→ **The request**
Reproduce every one of the rows below verbatim, changing nothing.

"""

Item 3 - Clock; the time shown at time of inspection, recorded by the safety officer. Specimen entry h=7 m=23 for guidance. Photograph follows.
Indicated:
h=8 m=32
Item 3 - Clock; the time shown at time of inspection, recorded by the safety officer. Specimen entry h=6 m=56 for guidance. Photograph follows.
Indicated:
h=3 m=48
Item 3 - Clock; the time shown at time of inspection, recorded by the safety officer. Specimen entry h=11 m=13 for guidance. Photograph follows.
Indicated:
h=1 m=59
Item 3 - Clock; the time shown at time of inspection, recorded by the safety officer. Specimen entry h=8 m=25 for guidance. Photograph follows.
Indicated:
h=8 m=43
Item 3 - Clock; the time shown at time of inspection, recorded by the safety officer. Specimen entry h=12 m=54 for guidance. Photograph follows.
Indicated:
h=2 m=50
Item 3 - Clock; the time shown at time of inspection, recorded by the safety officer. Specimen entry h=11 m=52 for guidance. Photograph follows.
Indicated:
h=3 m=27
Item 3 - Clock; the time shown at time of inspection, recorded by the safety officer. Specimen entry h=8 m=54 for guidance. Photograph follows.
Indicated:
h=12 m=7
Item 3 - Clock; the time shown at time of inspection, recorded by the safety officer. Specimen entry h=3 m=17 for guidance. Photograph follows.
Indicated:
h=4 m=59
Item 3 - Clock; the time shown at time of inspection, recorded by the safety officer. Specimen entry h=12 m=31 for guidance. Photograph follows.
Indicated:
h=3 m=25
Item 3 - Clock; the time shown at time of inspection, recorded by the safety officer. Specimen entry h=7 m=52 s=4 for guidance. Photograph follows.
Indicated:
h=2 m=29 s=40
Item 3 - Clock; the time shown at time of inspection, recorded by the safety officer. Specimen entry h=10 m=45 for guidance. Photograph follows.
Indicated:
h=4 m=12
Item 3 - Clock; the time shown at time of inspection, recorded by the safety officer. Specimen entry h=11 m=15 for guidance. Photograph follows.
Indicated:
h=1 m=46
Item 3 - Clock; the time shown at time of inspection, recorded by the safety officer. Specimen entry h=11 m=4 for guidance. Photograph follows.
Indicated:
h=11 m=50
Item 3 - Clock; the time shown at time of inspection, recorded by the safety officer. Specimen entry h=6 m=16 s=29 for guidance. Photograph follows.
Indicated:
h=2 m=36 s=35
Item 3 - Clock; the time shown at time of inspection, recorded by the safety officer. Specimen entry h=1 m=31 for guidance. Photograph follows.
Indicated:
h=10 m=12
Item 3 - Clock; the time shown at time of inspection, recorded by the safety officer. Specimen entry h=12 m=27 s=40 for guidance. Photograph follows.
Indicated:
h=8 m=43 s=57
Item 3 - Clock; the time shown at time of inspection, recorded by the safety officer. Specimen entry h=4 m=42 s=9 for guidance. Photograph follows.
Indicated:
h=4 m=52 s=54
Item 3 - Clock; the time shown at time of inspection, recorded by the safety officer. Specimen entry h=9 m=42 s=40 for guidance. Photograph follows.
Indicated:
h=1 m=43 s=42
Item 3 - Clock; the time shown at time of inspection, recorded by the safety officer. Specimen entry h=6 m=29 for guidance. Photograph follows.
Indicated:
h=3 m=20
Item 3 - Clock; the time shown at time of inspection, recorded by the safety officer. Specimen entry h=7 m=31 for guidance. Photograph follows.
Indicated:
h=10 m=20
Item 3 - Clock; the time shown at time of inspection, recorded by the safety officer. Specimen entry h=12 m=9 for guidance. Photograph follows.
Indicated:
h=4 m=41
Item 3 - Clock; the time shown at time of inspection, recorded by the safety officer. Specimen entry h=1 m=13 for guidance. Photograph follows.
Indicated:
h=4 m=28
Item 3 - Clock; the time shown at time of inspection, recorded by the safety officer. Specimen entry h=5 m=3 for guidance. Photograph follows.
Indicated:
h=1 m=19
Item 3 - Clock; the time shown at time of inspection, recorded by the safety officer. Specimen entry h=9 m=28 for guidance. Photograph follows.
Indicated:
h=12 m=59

"""

→ **Solved exercise**
Item 3 - Clock; the time shown at time of inspection, recorded by the safety officer. Specimen entry h=7 m=23 for guidance. Photograph follows.
Indicated:
h=8 m=32
Item 3 - Clock; the time shown at time of inspection, recorded by the safety officer. Specimen entry h=6 m=56 for guidance. Photograph follows.
Indicated:
h=3 m=48
Item 3 - Clock; the time shown at time of inspection, recorded by the safety officer. Specimen entry h=11 m=13 for guidance. Photograph follows.
Indicated:
h=1 m=59
Item 3 - Clock; the time shown at time of inspection, recorded by the safety officer. Specimen entry h=8 m=25 for guidance. Photograph follows.
Indicated:
h=8 m=43
Item 3 - Clock; the time shown at time of inspection, recorded by the safety officer. Specimen entry h=12 m=54 for guidance. Photograph follows.
Indicated:
h=2 m=50
Item 3 - Clock; the time shown at time of inspection, recorded by the safety officer. Specimen entry h=11 m=52 for guidance. Photograph follows.
Indicated:
h=3 m=27
Item 3 - Clock; the time shown at time of inspection, recorded by the safety officer. Specimen entry h=8 m=54 for guidance. Photograph follows.
Indicated:
h=12 m=7
Item 3 - Clock; the time shown at time of inspection, recorded by the safety officer. Specimen entry h=3 m=17 for guidance. Photograph follows.
Indicated:
h=4 m=59
Item 3 - Clock; the time shown at time of inspection, recorded by the safety officer. Specimen entry h=12 m=31 for guidance. Photograph follows.
Indicated:
h=3 m=25
Item 3 - Clock; the time shown at time of inspection, recorded by the safety officer. Specimen entry h=7 m=52 s=4 for guidance. Photograph follows.
Indicated:
h=2 m=29 s=40
Item 3 - Clock; the time shown at time of inspection, recorded by the safety officer. Specimen entry h=10 m=45 for guidance. Photograph follows.
Indicated:
h=4 m=12
Item 3 - Clock; the time shown at time of inspection, recorded by the safety officer. Specimen entry h=11 m=15 for guidance. Photograph follows.
Indicated:
h=1 m=46
Item 3 - Clock; the time shown at time of inspection, recorded by the safety officer. Specimen entry h=11 m=4 for guidance. Photograph follows.
Indicated:
h=11 m=50
Item 3 - Clock; the time shown at time of inspection, recorded by the safety officer. Specimen entry h=6 m=16 s=29 for guidance. Photograph follows.
Indicated:
h=2 m=36 s=35
Item 3 - Clock; the time shown at time of inspection, recorded by the safety officer. Specimen entry h=1 m=31 for guidance. Photograph follows.
Indicated:
h=10 m=12
Item 3 - Clock; the time shown at time of inspection, recorded by the safety officer. Specimen entry h=12 m=27 s=40 for guidance. Photograph follows.
Indicated:
h=8 m=43 s=57
Item 3 - Clock; the time shown at time of inspection, recorded by the safety officer. Specimen entry h=4 m=42 s=9 for guidance. Photograph follows.
Indicated:
h=4 m=52 s=54
Item 3 - Clock; the time shown at time of inspection, recorded by the safety officer. Specimen entry h=9 m=42 s=40 for guidance. Photograph follows.
Indicated:
h=1 m=43 s=42
Item 3 - Clock; the time shown at time of inspection, recorded by the safety officer. Specimen entry h=6 m=29 for guidance. Photograph follows.
Indicated:
h=3 m=20
Item 3 - Clock; the time shown at time of inspection, recorded by the safety officer. Specimen entry h=7 m=31 for guidance. Photograph follows.
Indicated:
h=10 m=20
Item 3 - Clock; the time shown at time of inspection, recorded by the safety officer. Specimen entry h=12 m=9 for guidance. Photograph follows.
Indicated:
h=4 m=41
Item 3 - Clock; the time shown at time of inspection, recorded by the safety officer. Specimen entry h=1 m=13 for guidance. Photograph follows.
Indicated:
h=4 m=28
Item 3 - Clock; the time shown at time of inspection, recorded by the safety officer. Specimen entry h=5 m=3 for guidance. Photograph follows.
Indicated:
h=1 m=19
Item 3 - Clock; the time shown at time of inspection, recorded by the safety officer. Specimen entry h=9 m=28 for guidance. Photograph follows.
Indicated:
h=12 m=59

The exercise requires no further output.